Il passo che separa la Santità dalla Follia è breve come quello che avvicina la fanciullezza alla vecchiaia; un sottile filo di seta tra un nulla ed un altro nulla; una vertigine posta su di un mondo fatto di apparenze, di ipocrite mezze misure, di facili soluzioni di comodo.
Di fronte ad una realtà contraddittoria, chiusa tra egoismi grandi e piccoli, il folle è Santo ed il Santo folle.
Il loro sguardo è una prospettiva altra sulle miserie del mondo, un punto di vista che capovolge bruscamente i valori precostituiti, aprendo una voragine profonda sotto i piedi del buon senso (che è, di fatto, il senso comune).
L’atto del santo supera d’un sol colpo ogni forma di odio e di egoismo per proporsi, al mondo, come improvvisa totale sincerità con se stessi e con gli altri; trasformazione dell’intera esistenza del singolo in preghiera (intesa nell’accezione più ampia di anelito al trascendente). Come tale è una rivoluzione della coscienza che si pone nei confronti della realtà nella dimensione dell’exemplum. Una visione, consapevole, che riesce ad essere contemporaneamente dentro e fuori la realtà.
Così è il Francesco di Rossellini: un santo eversivo che guarda il contingente con l’occhio dell’assoluto. Un giullare che trasforma il precetto e la preghiera in gioco, rendendoli misticamente vivi. Un prestigiatore che trasforma la Parola in azione, in parabola esistenziale mentre il senso comune tende a lasciarla inerte, vuota facciata a coprire ipocritamente gli egoismi di sempre.

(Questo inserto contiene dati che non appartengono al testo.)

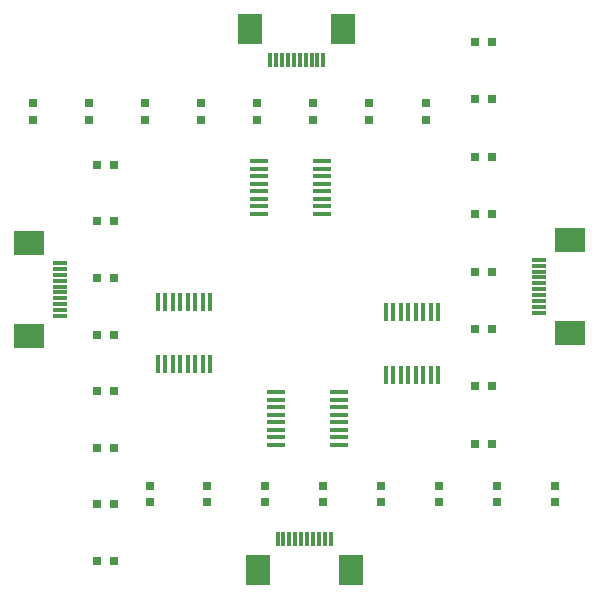
<source format=gtp>
G04*
G04 #@! TF.GenerationSoftware,Altium Limited,Altium Designer,19.0.10 (269)*
G04*
G04 Layer_Color=8421504*
%FSLAX43Y43*%
%MOMM*%
G71*
G01*
G75*
%ADD13R,1.600X0.356*%
%ADD14R,0.762X0.762*%
%ADD15R,2.500X2.000*%
%ADD16R,1.270X0.300*%
%ADD17R,2.000X2.500*%
%ADD18R,0.300X1.270*%
%ADD19R,0.762X0.762*%
%ADD20R,0.356X1.600*%
D13*
X21476Y36894D02*
D03*
Y36258D02*
D03*
Y35624D02*
D03*
Y34988D02*
D03*
Y34354D02*
D03*
Y33718D02*
D03*
Y33083D02*
D03*
Y32449D02*
D03*
X26784D02*
D03*
Y33083D02*
D03*
Y33718D02*
D03*
Y34354D02*
D03*
Y34988D02*
D03*
Y35624D02*
D03*
Y36258D02*
D03*
Y36894D02*
D03*
X28204Y12891D02*
D03*
Y13526D02*
D03*
Y14160D02*
D03*
Y14795D02*
D03*
Y15431D02*
D03*
Y16066D02*
D03*
Y16701D02*
D03*
Y17336D02*
D03*
X22896D02*
D03*
Y16701D02*
D03*
Y16066D02*
D03*
Y15431D02*
D03*
Y14795D02*
D03*
Y14160D02*
D03*
Y13526D02*
D03*
Y12891D02*
D03*
D14*
X7747Y36576D02*
D03*
X9144D02*
D03*
X7747Y31786D02*
D03*
X9144D02*
D03*
X7747Y26997D02*
D03*
X9144D02*
D03*
X7747Y22207D02*
D03*
X9144D02*
D03*
X7747Y12627D02*
D03*
X9144D02*
D03*
X7747Y17417D02*
D03*
X9144D02*
D03*
X7747Y7838D02*
D03*
X9144D02*
D03*
X7747Y3048D02*
D03*
X9144D02*
D03*
X41148Y46990D02*
D03*
X39751D02*
D03*
X41148Y42128D02*
D03*
X39751D02*
D03*
X41148Y37265D02*
D03*
X39751D02*
D03*
X41148Y32403D02*
D03*
X39751D02*
D03*
X41148Y27541D02*
D03*
X39751D02*
D03*
X41148Y22679D02*
D03*
X39751D02*
D03*
X41148Y17816D02*
D03*
X39751D02*
D03*
X41148Y12954D02*
D03*
X39751D02*
D03*
D15*
X1996Y22090D02*
D03*
X1986Y29950D02*
D03*
X47752Y30226D02*
D03*
X47762Y22366D02*
D03*
D16*
X4572Y23773D02*
D03*
Y24273D02*
D03*
Y24773D02*
D03*
Y25273D02*
D03*
Y25773D02*
D03*
Y26273D02*
D03*
Y26773D02*
D03*
Y27273D02*
D03*
Y27773D02*
D03*
Y28273D02*
D03*
X45176Y28543D02*
D03*
Y28043D02*
D03*
Y27543D02*
D03*
Y27043D02*
D03*
Y26543D02*
D03*
Y26043D02*
D03*
Y25543D02*
D03*
Y25043D02*
D03*
Y24543D02*
D03*
Y24043D02*
D03*
D17*
X20725Y48042D02*
D03*
X28585Y48052D02*
D03*
X29210Y2286D02*
D03*
X21350Y2276D02*
D03*
D18*
X22408Y45466D02*
D03*
X22908D02*
D03*
X23408D02*
D03*
X23908D02*
D03*
X24408D02*
D03*
X24908D02*
D03*
X25408D02*
D03*
X25908D02*
D03*
X26408D02*
D03*
X26908D02*
D03*
X27527Y4862D02*
D03*
X27027D02*
D03*
X26527D02*
D03*
X26027D02*
D03*
X25527D02*
D03*
X25027D02*
D03*
X24527D02*
D03*
X24027D02*
D03*
X23527D02*
D03*
X23027D02*
D03*
D19*
X2286Y41783D02*
D03*
Y40386D02*
D03*
X7039Y41783D02*
D03*
Y40386D02*
D03*
X11793Y41783D02*
D03*
Y40386D02*
D03*
X16546Y41783D02*
D03*
Y40386D02*
D03*
X21300Y41783D02*
D03*
Y40386D02*
D03*
X26053Y41783D02*
D03*
Y40386D02*
D03*
X30807Y41783D02*
D03*
Y40386D02*
D03*
X35560Y41783D02*
D03*
Y40386D02*
D03*
X46482Y8001D02*
D03*
Y9398D02*
D03*
X41583Y8001D02*
D03*
Y9398D02*
D03*
X36685Y8001D02*
D03*
Y9398D02*
D03*
X31786Y8001D02*
D03*
Y9398D02*
D03*
X26888Y8001D02*
D03*
Y9398D02*
D03*
X21989Y8001D02*
D03*
Y9398D02*
D03*
X17091Y8001D02*
D03*
Y9398D02*
D03*
X12192Y8001D02*
D03*
Y9398D02*
D03*
D20*
X12891Y19698D02*
D03*
X13526D02*
D03*
X14160D02*
D03*
X14795D02*
D03*
X15431D02*
D03*
X16066D02*
D03*
X16701D02*
D03*
X17336D02*
D03*
Y25006D02*
D03*
X16701D02*
D03*
X16066D02*
D03*
X15431D02*
D03*
X14795D02*
D03*
X14160D02*
D03*
X13526D02*
D03*
X12891D02*
D03*
X36639Y24117D02*
D03*
X36005D02*
D03*
X35369D02*
D03*
X34735D02*
D03*
X34099D02*
D03*
X33465D02*
D03*
X32829D02*
D03*
X32194D02*
D03*
Y18809D02*
D03*
X32829D02*
D03*
X33465D02*
D03*
X34099D02*
D03*
X34735D02*
D03*
X35369D02*
D03*
X36005D02*
D03*
X36639D02*
D03*
M02*

</source>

Come un bambino che non conosce ancora (wendersianamente) la differenza tra sé e l’altro, il Santo rosselliniano può perseguire il suo progetto di lucida follia. Perché bisogna essere abbastanza pazzi per parlare con lupi e con uccelli e abbastanza bambini per riuscirci.
Il miracolo stesso è, per dirla con Dreyer, un’idea pazza. Come per il suo Johannes (in Ordet) per cui la risurrezione dalla morte di una donna giusta non può non apparire logica e naturale se invocata in un’autentica preghiera. Una preghiera pronunciata dalle labbra di un folle (o presunto tale) con l’aiuto di un bambino. Ma si tratta, in ultimo, di una logica straordinaria che ci è dato di intuire, mai di comprendere fino a fondo; la logica di un folle, che, come tale, non può nè vuole uniformarsi a quella del mondo che lo circonda.
In questo senso non può non tornare alla mente la bellissima parabola di Tarkoski nel suo ultimo sconvolgente film: Sacrificio. Parliamo della storia bellissima dell’uomo che ogni giorno innaffia un bastone piantato nel terreno; un arido pezzo di legno conficcato al suolo. La ripetizione continua di questo gesto assurdo contiene, all’interno della sua stessa piccolezza, un intero cosmo di speranza e di preghiera che va ben oltre un discorso puramente confessionale. Fino a che, come l’albero che, interrogato da San Francesco sull’esistenza di Dio, fiorisce in pieno inverno, anche il pezzo di legno germoglia nell’amore e nel sacrificio.
Perché, come ci insegna Bergman, lo sguardo accecato dal dolore dello scetticismo, là dove c’è il vero Amore, là è anche il vero Miracolo.